Hear from Bruce Mau, creator of Massive Change Network

Bruce Mau is one of five visionaries who spoke recently at the Spark Future of the Future event. We sat down with Bruce for a wide-ranging talk about the future of work, the ultimate design challenge and why exclusivity has no place in education.

Humble beginnings

With a few years of design experience from Canada's Ontario College of Art and Design, Bruce headed overseas for work. While working at a big-name design studio in the UK, Bruce questioned the way he was working. Was there a better way? "I didn’t want to work that hard for shit I didn’t believe in."

This change in thinking led him to start the Massive Change Network in Chicago. 

“One of the principles of Massive Change is working on what you love. In other words, you only have one time on the planet. Use that time for something that really makes a difference. The way to do that is to put out a pure signal, to put out as precisely and clearly as possible what you want to do, so that the people who also want to do that, will find you.”

The future of work

Bruce is an advocate for communicating what he wants to do and inviting in those that share his vision for work. He believes this model is sustainable and long-lived.

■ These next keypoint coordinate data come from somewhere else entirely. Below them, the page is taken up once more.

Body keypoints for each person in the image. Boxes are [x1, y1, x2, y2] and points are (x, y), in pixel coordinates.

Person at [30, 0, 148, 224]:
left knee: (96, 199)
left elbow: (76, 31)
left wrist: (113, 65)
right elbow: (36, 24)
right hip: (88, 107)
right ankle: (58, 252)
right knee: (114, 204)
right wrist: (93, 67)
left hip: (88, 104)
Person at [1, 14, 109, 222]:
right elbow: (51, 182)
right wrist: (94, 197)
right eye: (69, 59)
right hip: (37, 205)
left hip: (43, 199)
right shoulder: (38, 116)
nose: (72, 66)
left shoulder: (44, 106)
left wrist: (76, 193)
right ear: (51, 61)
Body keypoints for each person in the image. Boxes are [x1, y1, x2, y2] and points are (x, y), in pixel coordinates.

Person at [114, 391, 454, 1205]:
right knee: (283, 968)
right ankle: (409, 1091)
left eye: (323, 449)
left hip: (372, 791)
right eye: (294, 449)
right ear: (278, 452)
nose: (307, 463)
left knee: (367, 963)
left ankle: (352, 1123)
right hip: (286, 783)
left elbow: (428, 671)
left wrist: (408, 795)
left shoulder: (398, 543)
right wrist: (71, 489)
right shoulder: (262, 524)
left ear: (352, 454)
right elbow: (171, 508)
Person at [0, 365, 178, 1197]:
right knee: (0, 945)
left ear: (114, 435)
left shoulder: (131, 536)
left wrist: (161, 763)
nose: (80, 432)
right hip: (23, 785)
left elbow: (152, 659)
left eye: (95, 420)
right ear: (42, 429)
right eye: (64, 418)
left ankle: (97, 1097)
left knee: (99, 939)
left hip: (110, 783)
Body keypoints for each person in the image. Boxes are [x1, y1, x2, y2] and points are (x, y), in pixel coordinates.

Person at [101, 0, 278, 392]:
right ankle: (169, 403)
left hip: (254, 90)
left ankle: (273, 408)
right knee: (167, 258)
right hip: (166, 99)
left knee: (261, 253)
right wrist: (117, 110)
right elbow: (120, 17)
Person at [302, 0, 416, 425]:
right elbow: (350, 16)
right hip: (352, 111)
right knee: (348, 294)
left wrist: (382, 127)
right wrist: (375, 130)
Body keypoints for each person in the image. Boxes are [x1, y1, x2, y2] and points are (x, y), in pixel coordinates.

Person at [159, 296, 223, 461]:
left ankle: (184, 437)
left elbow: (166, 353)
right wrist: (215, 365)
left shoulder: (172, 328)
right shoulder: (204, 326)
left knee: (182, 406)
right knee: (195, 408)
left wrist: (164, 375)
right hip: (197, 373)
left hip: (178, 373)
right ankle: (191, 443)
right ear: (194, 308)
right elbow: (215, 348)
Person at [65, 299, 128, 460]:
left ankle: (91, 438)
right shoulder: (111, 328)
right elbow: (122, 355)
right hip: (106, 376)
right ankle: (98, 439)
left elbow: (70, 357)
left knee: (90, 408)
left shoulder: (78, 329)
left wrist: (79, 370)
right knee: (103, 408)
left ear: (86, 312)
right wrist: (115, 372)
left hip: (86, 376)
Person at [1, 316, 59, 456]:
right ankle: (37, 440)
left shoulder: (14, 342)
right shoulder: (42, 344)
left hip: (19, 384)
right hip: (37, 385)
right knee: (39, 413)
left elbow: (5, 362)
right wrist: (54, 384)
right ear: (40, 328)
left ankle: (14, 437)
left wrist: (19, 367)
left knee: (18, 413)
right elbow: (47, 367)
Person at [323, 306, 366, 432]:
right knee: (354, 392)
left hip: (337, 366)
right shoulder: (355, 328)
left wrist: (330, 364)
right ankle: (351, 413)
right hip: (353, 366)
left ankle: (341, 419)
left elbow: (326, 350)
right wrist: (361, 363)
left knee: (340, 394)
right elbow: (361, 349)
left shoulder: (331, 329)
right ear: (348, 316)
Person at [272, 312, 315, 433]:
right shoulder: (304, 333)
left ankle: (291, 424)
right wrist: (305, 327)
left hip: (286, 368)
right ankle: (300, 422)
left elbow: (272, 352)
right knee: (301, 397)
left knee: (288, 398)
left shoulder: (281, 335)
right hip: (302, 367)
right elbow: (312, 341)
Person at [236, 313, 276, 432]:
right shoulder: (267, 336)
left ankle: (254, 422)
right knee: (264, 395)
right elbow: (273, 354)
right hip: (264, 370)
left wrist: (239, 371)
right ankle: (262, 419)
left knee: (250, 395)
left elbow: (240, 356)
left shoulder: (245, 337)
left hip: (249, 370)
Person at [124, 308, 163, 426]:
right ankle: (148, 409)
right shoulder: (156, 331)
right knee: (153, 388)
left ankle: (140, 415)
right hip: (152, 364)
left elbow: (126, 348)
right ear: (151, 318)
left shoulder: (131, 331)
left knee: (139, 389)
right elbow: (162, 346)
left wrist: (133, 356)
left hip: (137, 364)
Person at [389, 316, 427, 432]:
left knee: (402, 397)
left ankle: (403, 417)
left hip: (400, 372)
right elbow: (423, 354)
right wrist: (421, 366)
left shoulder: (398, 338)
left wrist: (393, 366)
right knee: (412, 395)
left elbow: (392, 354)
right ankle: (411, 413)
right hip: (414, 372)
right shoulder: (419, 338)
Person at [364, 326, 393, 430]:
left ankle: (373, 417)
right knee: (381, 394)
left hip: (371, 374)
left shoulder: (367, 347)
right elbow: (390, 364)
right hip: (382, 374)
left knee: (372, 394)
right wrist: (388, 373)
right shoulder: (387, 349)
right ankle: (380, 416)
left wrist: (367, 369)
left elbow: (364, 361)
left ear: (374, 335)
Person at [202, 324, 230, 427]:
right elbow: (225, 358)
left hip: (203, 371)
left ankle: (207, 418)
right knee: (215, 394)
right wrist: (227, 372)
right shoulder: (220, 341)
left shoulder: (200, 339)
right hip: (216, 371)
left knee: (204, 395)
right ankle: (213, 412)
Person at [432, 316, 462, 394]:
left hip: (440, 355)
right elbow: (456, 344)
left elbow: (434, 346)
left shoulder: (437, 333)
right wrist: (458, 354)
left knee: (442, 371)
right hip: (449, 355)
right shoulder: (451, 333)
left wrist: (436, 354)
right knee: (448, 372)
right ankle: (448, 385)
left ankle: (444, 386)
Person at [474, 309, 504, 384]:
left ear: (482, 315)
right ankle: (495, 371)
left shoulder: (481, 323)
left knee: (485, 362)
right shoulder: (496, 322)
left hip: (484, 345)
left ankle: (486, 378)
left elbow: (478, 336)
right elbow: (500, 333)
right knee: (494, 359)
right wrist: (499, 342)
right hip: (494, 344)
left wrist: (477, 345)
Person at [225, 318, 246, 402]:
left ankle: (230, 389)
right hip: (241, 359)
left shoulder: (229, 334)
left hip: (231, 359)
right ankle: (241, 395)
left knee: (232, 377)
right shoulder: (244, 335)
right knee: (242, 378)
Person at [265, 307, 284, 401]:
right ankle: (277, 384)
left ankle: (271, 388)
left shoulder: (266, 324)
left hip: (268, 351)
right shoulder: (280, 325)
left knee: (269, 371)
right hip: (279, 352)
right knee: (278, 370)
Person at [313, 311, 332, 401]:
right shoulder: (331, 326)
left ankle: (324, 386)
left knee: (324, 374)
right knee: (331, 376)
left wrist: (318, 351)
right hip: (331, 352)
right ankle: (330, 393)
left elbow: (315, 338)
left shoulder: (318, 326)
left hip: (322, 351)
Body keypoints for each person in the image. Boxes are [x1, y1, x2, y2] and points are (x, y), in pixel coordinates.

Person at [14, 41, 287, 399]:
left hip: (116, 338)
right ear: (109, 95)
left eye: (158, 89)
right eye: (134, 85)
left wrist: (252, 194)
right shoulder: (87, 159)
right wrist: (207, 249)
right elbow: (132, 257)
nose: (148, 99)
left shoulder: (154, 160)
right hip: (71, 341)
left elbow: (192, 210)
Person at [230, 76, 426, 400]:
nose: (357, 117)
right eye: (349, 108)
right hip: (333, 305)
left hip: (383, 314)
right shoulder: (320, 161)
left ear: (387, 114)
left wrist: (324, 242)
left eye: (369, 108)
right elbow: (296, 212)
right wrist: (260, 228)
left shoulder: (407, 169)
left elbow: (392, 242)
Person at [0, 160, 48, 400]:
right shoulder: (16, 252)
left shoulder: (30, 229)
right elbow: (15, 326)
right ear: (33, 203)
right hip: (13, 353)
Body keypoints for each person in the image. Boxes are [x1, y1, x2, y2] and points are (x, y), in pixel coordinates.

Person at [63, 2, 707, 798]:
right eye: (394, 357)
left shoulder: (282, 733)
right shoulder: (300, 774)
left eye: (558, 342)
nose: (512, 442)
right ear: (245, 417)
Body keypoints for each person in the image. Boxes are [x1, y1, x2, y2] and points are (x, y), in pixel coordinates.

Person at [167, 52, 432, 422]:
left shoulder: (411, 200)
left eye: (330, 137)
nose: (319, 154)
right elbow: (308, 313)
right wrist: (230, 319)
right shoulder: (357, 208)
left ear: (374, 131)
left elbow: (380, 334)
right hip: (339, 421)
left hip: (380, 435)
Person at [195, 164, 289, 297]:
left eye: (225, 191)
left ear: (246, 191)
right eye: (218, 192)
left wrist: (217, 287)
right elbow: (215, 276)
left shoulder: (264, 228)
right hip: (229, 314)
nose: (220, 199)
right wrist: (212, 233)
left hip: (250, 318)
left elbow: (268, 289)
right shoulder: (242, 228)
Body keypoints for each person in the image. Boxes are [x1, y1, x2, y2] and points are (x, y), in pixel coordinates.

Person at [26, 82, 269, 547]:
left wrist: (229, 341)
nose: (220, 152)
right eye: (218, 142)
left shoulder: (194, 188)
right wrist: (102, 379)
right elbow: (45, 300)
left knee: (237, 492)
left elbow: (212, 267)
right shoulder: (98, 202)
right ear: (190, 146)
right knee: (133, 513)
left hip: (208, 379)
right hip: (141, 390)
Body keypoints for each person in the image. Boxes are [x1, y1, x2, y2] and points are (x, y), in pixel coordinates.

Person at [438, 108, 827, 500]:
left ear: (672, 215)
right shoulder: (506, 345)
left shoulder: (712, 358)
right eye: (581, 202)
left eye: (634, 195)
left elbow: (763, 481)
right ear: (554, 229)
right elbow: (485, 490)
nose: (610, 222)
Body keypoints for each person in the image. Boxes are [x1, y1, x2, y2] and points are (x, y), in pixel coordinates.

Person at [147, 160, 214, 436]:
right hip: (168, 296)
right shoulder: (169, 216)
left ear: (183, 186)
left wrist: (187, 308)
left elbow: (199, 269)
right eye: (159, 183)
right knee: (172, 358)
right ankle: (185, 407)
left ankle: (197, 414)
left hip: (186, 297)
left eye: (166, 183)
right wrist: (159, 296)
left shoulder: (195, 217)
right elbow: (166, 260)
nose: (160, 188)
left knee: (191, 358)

“I think people actually are desperately in need and searching for a long-term perspective on life, and yet our business culture and our enterprises are really driven by short-term goals and short-term results and short-term impact. When in fact they produce often horrendous long-term effects. We have to redesign those things. We have to get to new ways of doing these things.”

Education

One of the things standing in the way, Bruce tell us, is how the education system is structured. Once again, he sees design as the key to change:

“If you think about the educational culture today, it's mostly a monoculture. We have one solution, and we think it should be applied to everyone. For some groups of people, what we have now is perfectly right. It's built for them. But for a large body of people, it's really not right for them.

We still mostly think that the product of education is the content, but we know that, for instance, the content of a four-year technical degree is 50% outmoded by the time you graduate. So, we can't really be selling the content. The real product of education is experience.”

Design challenges

In most of the projects Bruce and the Massive Change Network take on, the right idea only comes at the end of exhaustive research. Sometimes, it's the research itself that leads to an experiment that sparks an idea.

“The Institute without Boundaries was an education experiment. It's a collaboration with George Brown College in Toronto, and they asked me to do an innovation in education. And I said, look, what I'd like to do is purpose-driven, entrepreneurial, experience-based team learning. A group of people come together, they don't have to already be designers, they're going to become designers in the process, and together they take on a very tough problem on a very public stage. So, in the first project, we did a twenty thousand square foot exhibition on the future of design, a book published by Phaidon, a radio programme, an educational website, et cetera, all on the future of design. What is the future of design?

"And the beauty of that problem is that no one knows the answer. I certainly don't.

"So, the idea of taking on a real tough problem in a very public way where you're going to be on stage presenting this stuff - if it's not good, you are not good.

"And what it means is that you absolutely bring your A game. You are super focused on what it's gonna take to succeed. And when students have purpose, they will break the box to learn. They will push you out of the way to get the stuff they need. And so what you're really producing is the experience of being an entrepreneurial designer. Way more than if I told you about it, you actually are doing it and you're experiencing it. And that, as a learning experience, is so much more powerful.”

Bruce Mau’s Future of the Future talk is well-timed for the structural changes we are already starting to see in the workplace.